----- Data for processing

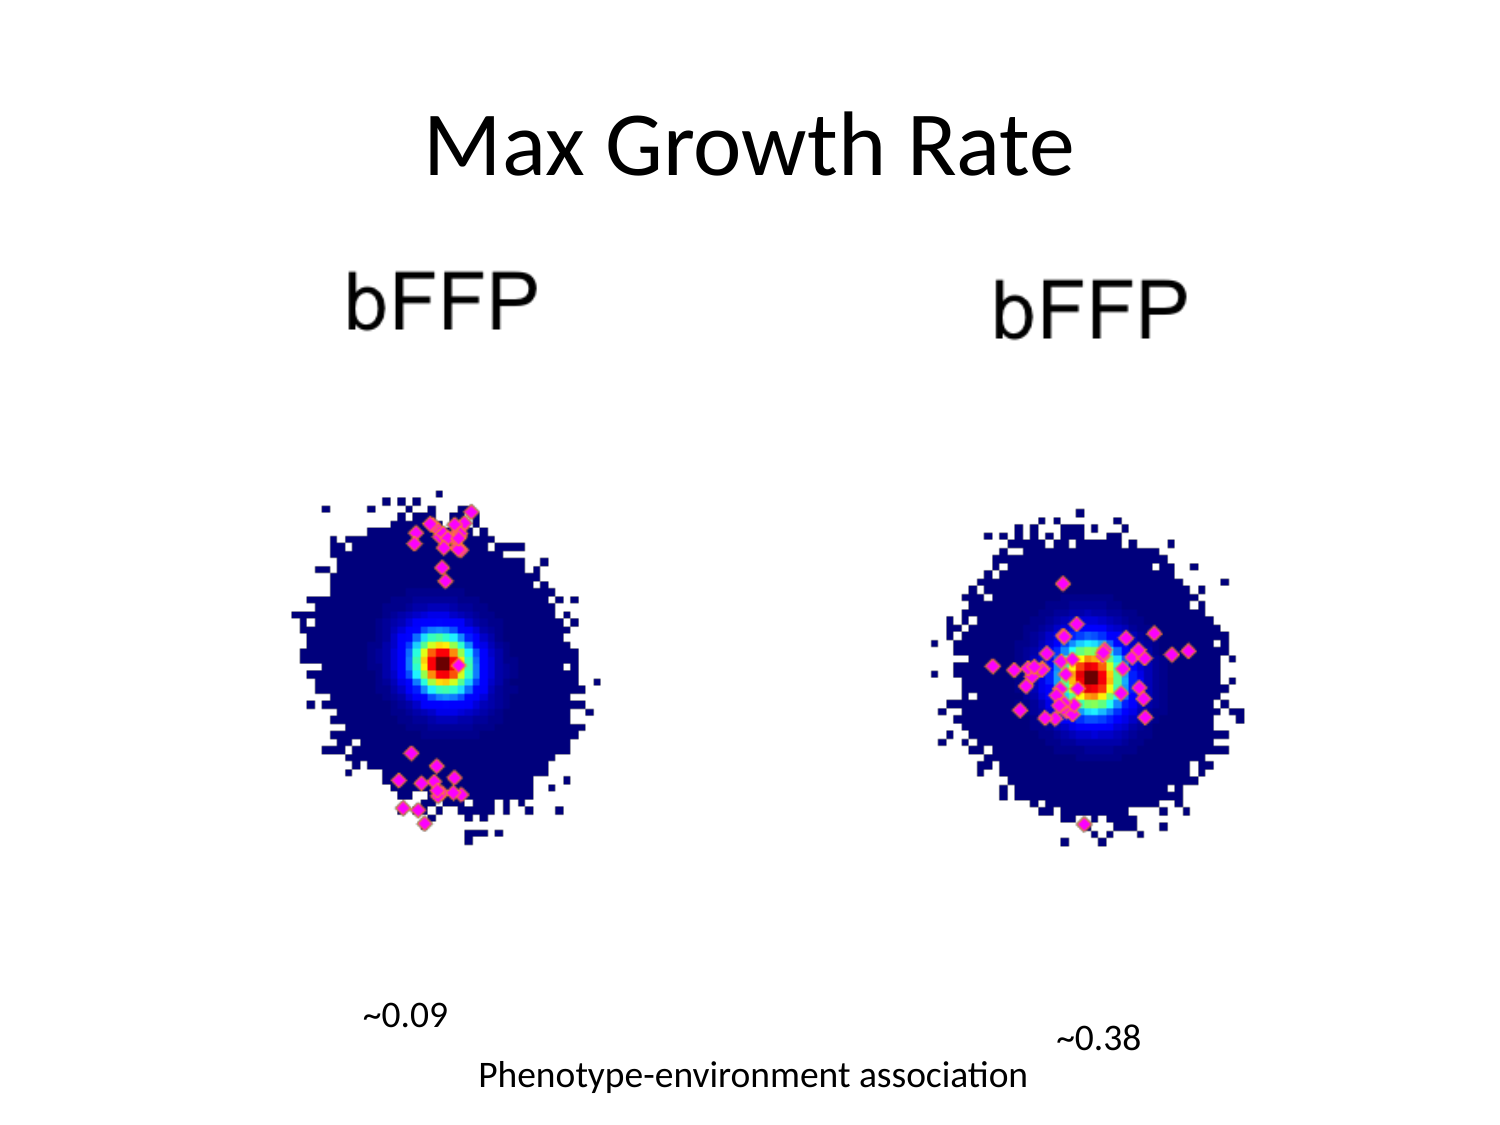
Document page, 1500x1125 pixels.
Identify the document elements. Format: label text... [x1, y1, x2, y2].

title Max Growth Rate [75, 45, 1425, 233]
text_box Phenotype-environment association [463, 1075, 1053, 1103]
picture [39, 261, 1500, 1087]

----------
----- Data for processing

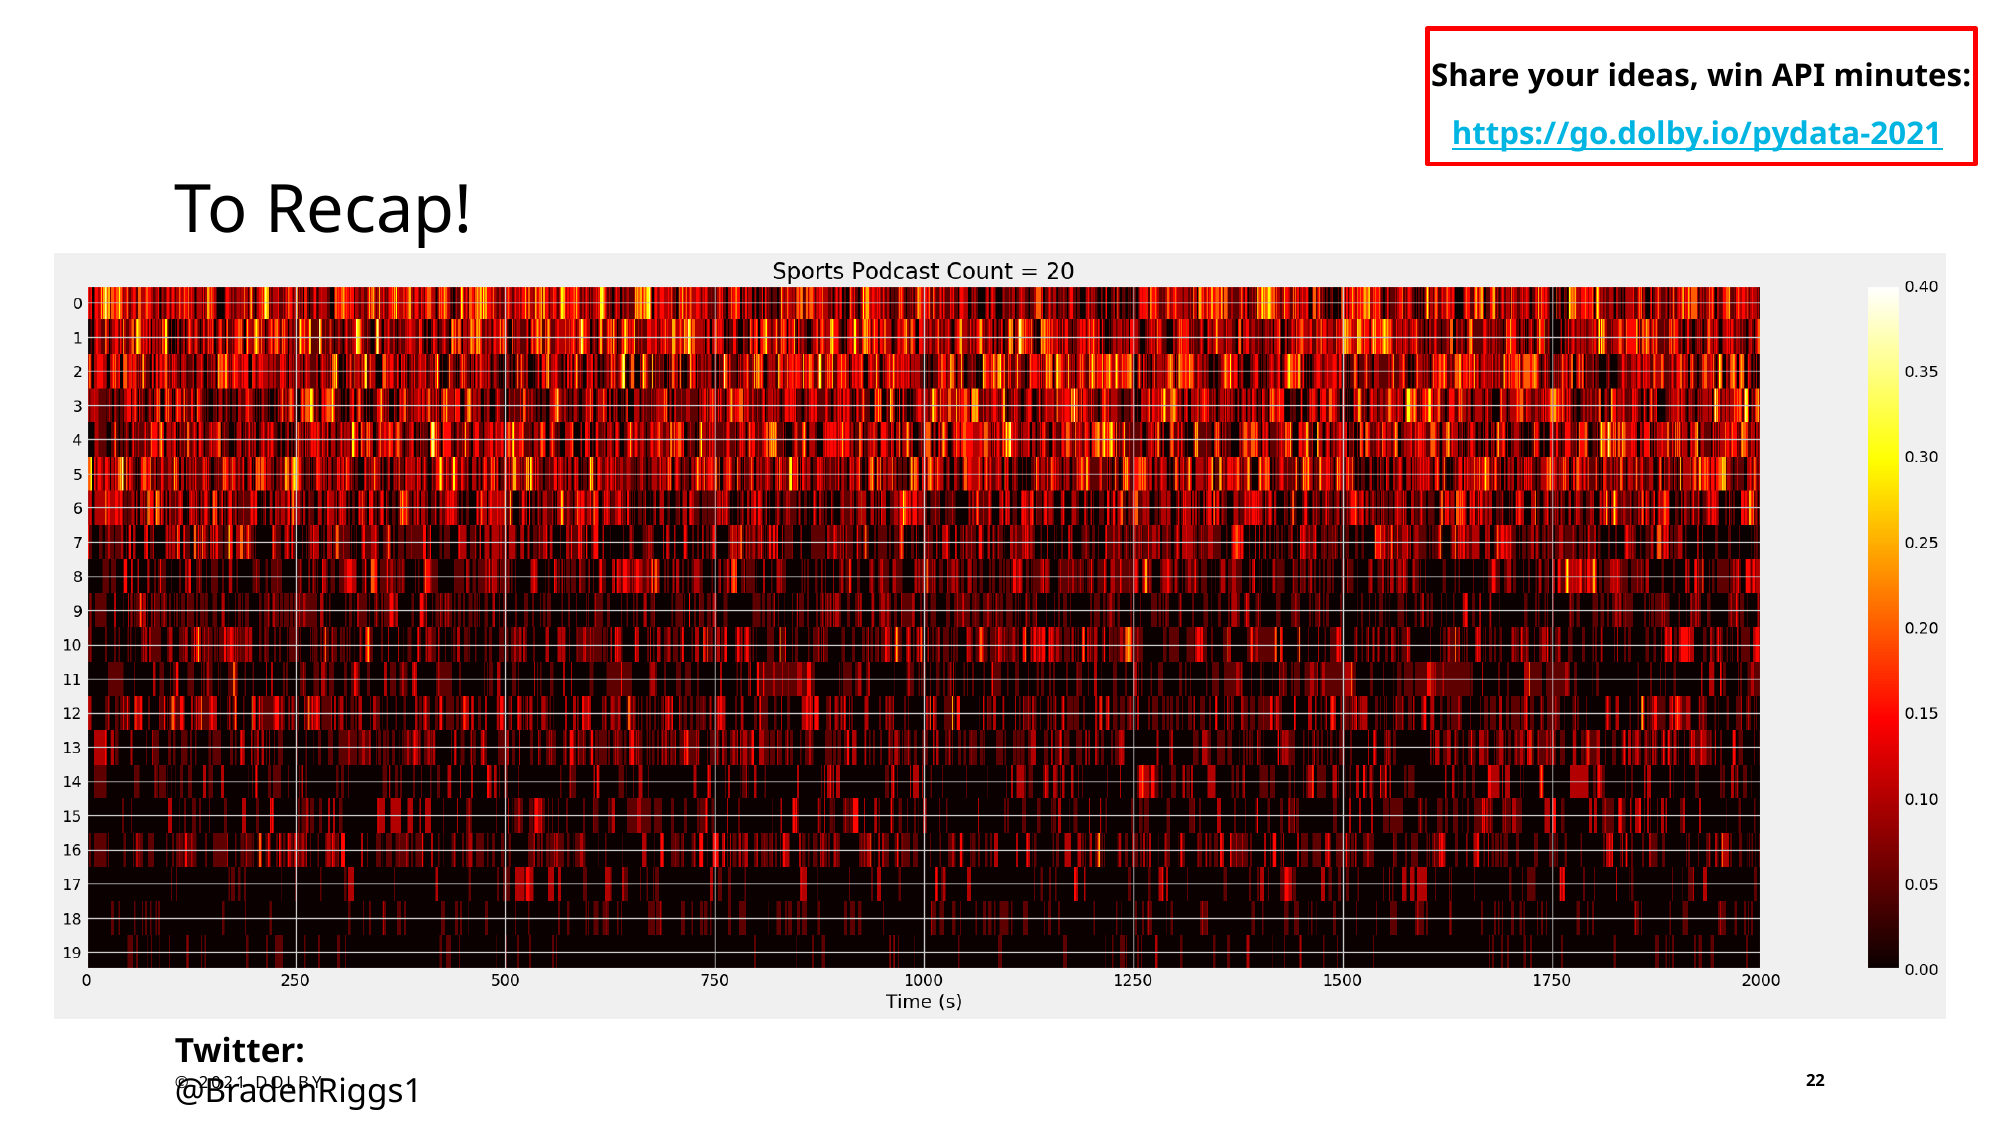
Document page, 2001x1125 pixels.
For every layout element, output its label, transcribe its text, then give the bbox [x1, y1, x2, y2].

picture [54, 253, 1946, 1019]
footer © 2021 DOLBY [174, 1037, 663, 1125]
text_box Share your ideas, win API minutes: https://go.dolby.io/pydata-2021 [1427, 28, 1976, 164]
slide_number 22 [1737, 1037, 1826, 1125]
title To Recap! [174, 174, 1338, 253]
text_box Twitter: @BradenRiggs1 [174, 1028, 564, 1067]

----------

__Prompt__: In the entries above, which lines hold the word "pixels"? Copy them out.

__Problem solution__:
Document page, 1500x1125 pixels.
Document page, 2001x1125 pixels.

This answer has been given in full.